Consegna A: Riproduca fedelmente il passo del testo sull'inchiesta Axsoa che comincia con "Non si trattava" e termina con "sarebbe apparsa ragionevole.".
Consegna B: Prosegua il testo sull'inchiesta Axsoa a partire dalla sua ultima frase.

Brano fornito:
________________________________________
Politici, dirigenti, attrici e imprenditori. 
Sono circa 80 le persone rinviate a giudizio nell’ambito dell’inchiesta sulle false attestazioni rilasciate dalla società Axsoa, l’azienda investita dall’inchiesta condotta dal sostituto procuratore Giancarlo Cirielli e dal procuratore aggiunto Nello Rossi. 

I magistrati contestano, a seconda delle posizioni, i reati di associazione per delinquere, corruzione, falso e abuso d’ufficio. Secondo gli inquirenti, la Axsoa, società specializzata nella certificazione dei requisiti per la partecipazione agli appalti pubblici, era in grado di accontentare anche le imprese non in regola. 
Naturalmente occorreva elargire del denaro. 
Non si trattava certo di pochi spiccioli. Le tariffe per una falsa attestazione infatti, stando a quanto ricostruito dai magistrati romani, potevano arrivare ad attestarsi su cifre che si aggiravano intorno a 700 mila euro. Nonostante si trattasse di una cifra importante, questa sarebbe apparsa ragionevole. 
In ballo c’erano infatti alcuni tra i più corposi appalti pubblici banditi da aziende del calibro di Ama, Atac e Cotral, delle Poste, dei ministeri, del provveditorato per i Lavori pubblici o dei grandi ospedali.
________________________________________
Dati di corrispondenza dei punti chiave
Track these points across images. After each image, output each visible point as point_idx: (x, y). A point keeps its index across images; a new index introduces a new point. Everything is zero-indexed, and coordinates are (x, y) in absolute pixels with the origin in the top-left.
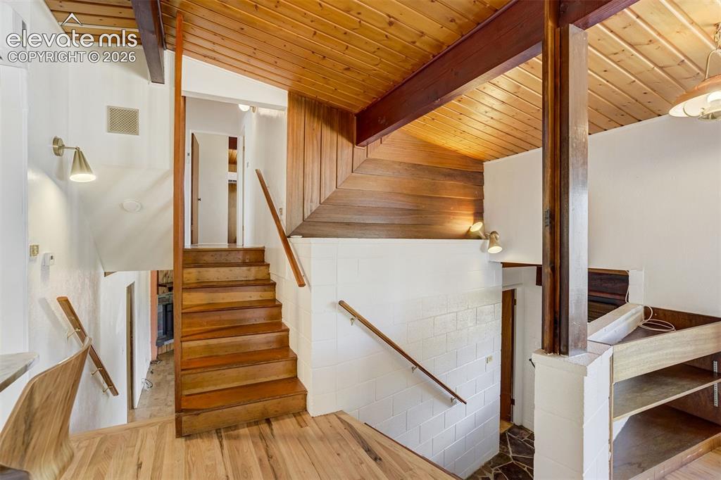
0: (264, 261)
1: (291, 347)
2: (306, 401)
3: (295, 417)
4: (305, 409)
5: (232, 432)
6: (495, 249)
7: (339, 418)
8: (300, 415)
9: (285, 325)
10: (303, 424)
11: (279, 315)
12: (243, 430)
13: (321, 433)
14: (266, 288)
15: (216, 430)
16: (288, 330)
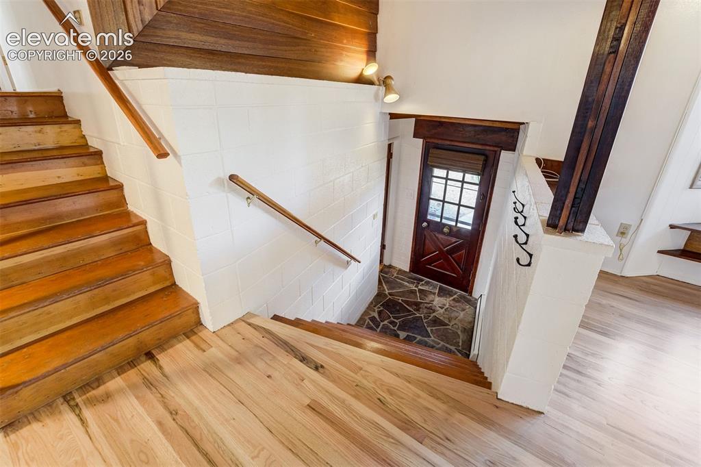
________________________________________
Risposta A:
Non si trattava certo di pochi spiccioli. Le tariffe per una falsa attestazione infatti, stando a quanto ricostruito dai magistrati romani, potevano arrivare ad attestarsi su cifre che si aggiravano intorno a 700 mila euro. Nonostante si trattasse di una cifra importante, questa sarebbe apparsa ragionevole.

Risposta B:
In questa storia dove i controllori si piegano agli interessi dei controllati, secondo quanto emerge dagli atti a disposizione della procura di Roma, la posta in ballo era rappresentata dalle Soa. Compito delle Società organismo di Attestazioni era quello di rilasciare documenti che fino a due anni fa, erano essenziali per le imprese che intendevano partecipare a gare d’appalto pubbliche. Nell’ordinanza il gip Simonetta D’Alessandro parla di un sistema criminoso basato su «un collaudato ed organizzato sistema, mascherato dietro l’attività di carattere pubblicistico esercitato dall’Axsoa spa, volto a vendere ai clienti della società di attestazione non già un servizio corretto ed imparziale di verifica dei requisiti e di successiva attestazione, bensì un pacchetto completo costituito dalla vendita dei requisiti di attestazione solo cartolare». Il prossimo 14 settembre, tra i numerosi imputati chiamati a difendersi dalle accuse mosse dalla procura di piazzale Clodio, c’è anche l’ex presidente dell’Autorità di vigilanza sui contratti pubblici, Giuseppe Brienza. L’attività di indagine delle Unità speciali Nucleo Tutela Mercati della Guardia di Finanza aveva condotto i magistrati capitolini a ritenere che Brienza, grazie alle pratiche «addomesticate» sarebbe riuscito ad ottenere consistenti benefit. 
Negli atti dell’inchiesta, spunta infatti un box auto pagato da un imprenditore e un attico a viale Nizza. Un immobile che Mario Calcagni aveva messo a disposizione, a titolo completamente gratuito, per la figlia di Brienza.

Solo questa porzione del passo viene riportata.